When I was sixteen, I joined a flood-relief expedition organized by the Red Cross. In the north of what was then East Pakistan, the Jamuna – the local name for the Brahmaputra river – had flooded. With a government rest house in Sirajganj close to the riverbank as our base, we spent the week on a motor launch distributing food and medical supplies. We came across hundreds of people, some stranded on the roofs of their huts, others on patches of higher land. When we had arrived in Sirajganj, people had been stacking sandbags along the river. By the time we left, those makeshift embankments were gone and the river was edging closer to the rest house. We later learned that within days of our departure, the brick-and-cement building fell into the river.
That was my first encounter with river erosion, a regular feature of life in Bangladesh. Since the country is situated on a young delta, the rivers play a give-and-take game with millions of lives. In some places, the river eats away at the land while in others it creates new silt beds. From the stories you hear, it seems that much more is taken than given. On the streets of Dhaka when you ask people why they came to the city, many will tell you it was because the rivers took their homes. Four years ago when I visited relatives in the south of the country, people took me to the water’s edge and pointed to the middle of the river and said, that’s where our old house used to be, that’s where our grandparents are buried.
When I asked Ahmad Mostofa Kamal for a story to translate for a mini-feature in Words Without Borders on Bangla writing, he sent me four. Though longer than what I had asked for, he included the story Opekkha because it was a story dear to him. He said I could translate and cut it down according to my best judgment.
I’m the kind of translator who prefers to build relationships with authors. It was an interview of Kamal’s in the Dhaka daily Prothom Alo that had first introduced me to the reclusive and fascinating Bangladeshi writer Mahmudul Haque. That led me to my most ambitious translation project: Haque’s novel Kalo Borof. I included translated excerpts of Kamal’s interview in the English translation of that book, Black Ice. We worked well together and I appreciated his trust in me.
Opekkha gave me a close up on how people’s lives are affected by river erosion. I have long been fascinated by water, and my own book Killing the Water included many stories about war and migration linked through the metaphor of water as the agency of escape, life, death, and reflection. I was also drawn to Opekkha because it is told in three voices. It opens from a collective point of view, that of the community of villagers, and then it proceeds to channel two individuals: in a first-person voice, a citified son of the house facing the river’s wrath, and from third-person, a villager who is about to lose the little good fortune he had found in life.
I felt the story would be reasonably easy to translate. Most words were familiar and the sentence structure not complex. There were some unfamiliar themes and I looked forward to learning something new. The main challenge would be to render the three voices with sufficient distinctiveness. That too did not turn out to be difficult.

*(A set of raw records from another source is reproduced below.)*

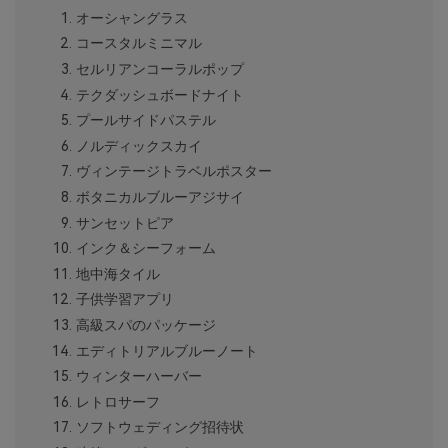
オーシャングラス
コースタルミニマル
セルリアンコーラルポップ
テクダッシュボードナイト
プールサイドパステル
ノルディックスカイ
ヴィンテージトラベルポスター
ボタニカルブルーアジサイ
サンセットピア
インク＆シーフォーム
地中海タイル
子供学習アプリ
高級スパのパッケージ
エディトリアルブルーノート
ウィンターハーバー
レトロサーフ
ソフトウェディング招待状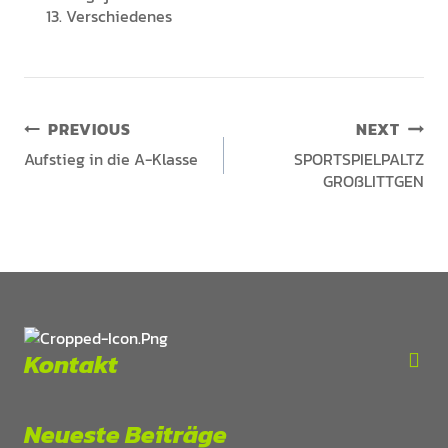
Verschiedenes
PREVIOUS
NEXT
Aufstieg in die A-Klasse
SPORTSPIELPALTZ
GROßLITTGEN
Kontakt
Neueste Beiträge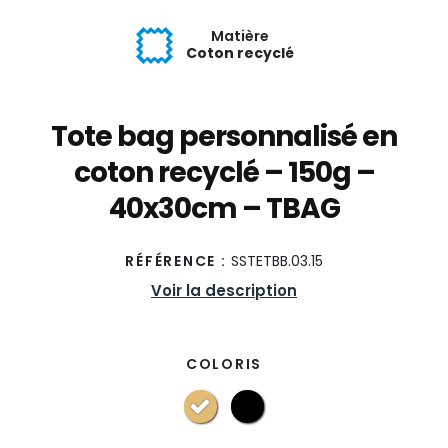
Matière
Coton recyclé
Tote bag personnalisé en
coton recyclé – 150g –
40x30cm – TBAG
RÉFÉRENCE :
SSTETBB.03.15
Voir la description
COLORIS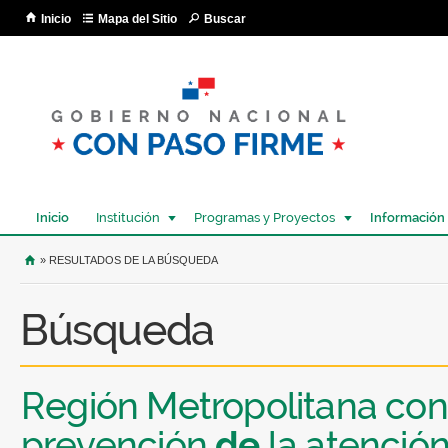
Pa
Inicio
Mapa del Sitio
Buscar
co
pri
Inicio
Institución
Programas y Proyectos
Información
USTED SE ENCUENTRA AQUÍ
» RESULTADOS DE LA BÚSQUEDA
Búsqueda
Región Metropolitana cont
prevención
de
la atención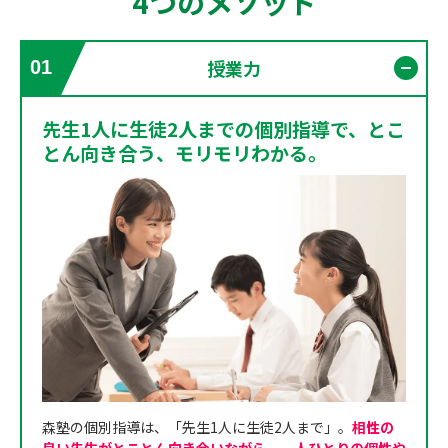
4つのメソッド
授業力
01
開く
先生1人に生徒2人までの個別指導で、とこ
とん向き合う、モリモリわかる。
森塾の個別指導は、「先生1人に生徒2人まで」。
相性の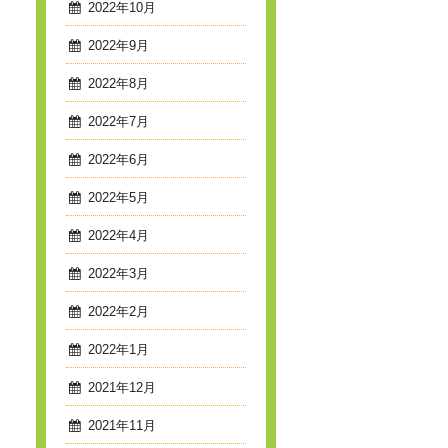
2022年10月
2022年9月
2022年8月
2022年7月
2022年6月
2022年5月
2022年4月
2022年3月
2022年2月
2022年1月
2021年12月
2021年11月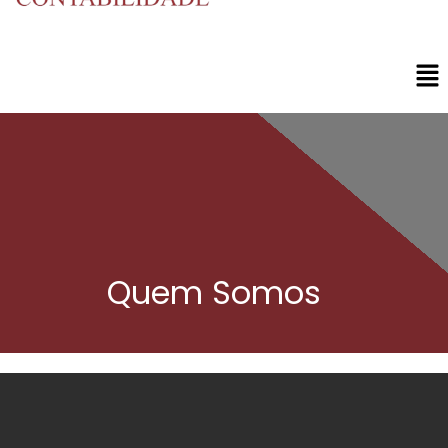
Quem Somos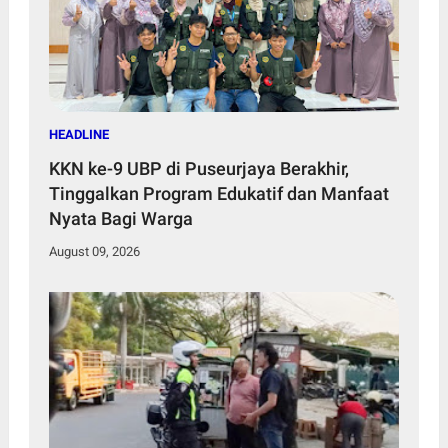
HEADLINE
KKN ke-9 UBP di Puseurjaya Berakhir,
Tinggalkan Program Edukatif dan Manfaat
Nyata Bagi Warga
August 09, 2026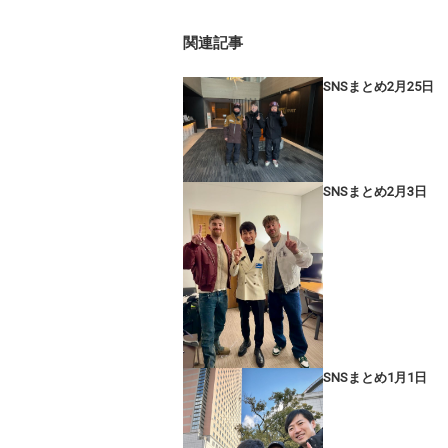
関連記事
SNSまとめ2月25日
SNSまとめ2月3日
SNSまとめ1月1日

I believe I was successful in conveying the word choices and cadence of the sentences in each segment so that they appear in distinct registers.
While working on this project, I marveled at how the Internet has enhanced the tools at the disposal of the translator working from Bengali to English.
In the past I have mainly relied on print Bengali-English dictionaries and I have three now, two from West Bengal in India and one from Bangladesh. This time my first lookup often started with online dictionaries. There are three dictionaries (two Bengali and one Bengali-English) hosted at the Digital Dictionaries of South Asia, University of Chicago.
With a great deal of Bengali content online, the Internet also allows one to search for words and phrases in Bengali. Often a dictionary definition is not enough and examples of a word’s usage can help locate a better choice in English.
Online searches in Bengali are now much easier because of the prevalence of content in Bengali Unicode fonts and because Gmail’s Compose window allows one to transliterate Bengali words from Roman script into Bengali.
Opekkha had several allusions to the way many Bangladeshis practice Islam. It mentions pirs, angels, prophets, and the fear of the punishment of the grave. I worried some because I have limited knowledge of such things. Here too, the Internet came to my aid in exploring some of these mythical and religious allusions.
It was new to me that many people along the rivers believe that river erosion is the work of a prophet named Khizr. Web searches revealed that this personage (spelled variously as Khadir, Khidir, Khizr, etc.) is sometimes called a prophet, sometimes a saint, sometimes an immortal man. There are shrines to him in Samarkand and in the Indus delta in Pakistan. Nowhere could I find any reference to his role in river erosion but he seems to be universally connected to water. Indeed, in the past it seems that there is a tradition in Bengal of people praying to Khizr for safety while traveling on the rivers.
In the end, most of my effort went into cutting down the story. With the Bengali original over 5,000 words, my first rough draft was around 6,400. It took four drafts to reduce it to the final length of Waiting. I almost felt like the river in the story, cutting away at the story first in large chunks, and then in careful smaller bites. But unlike the river, I knew that there would be a point when I could not go any further without destabilizing the internal balance of the story. For sure I kept the heart of the story, but I was happy to preserve still more.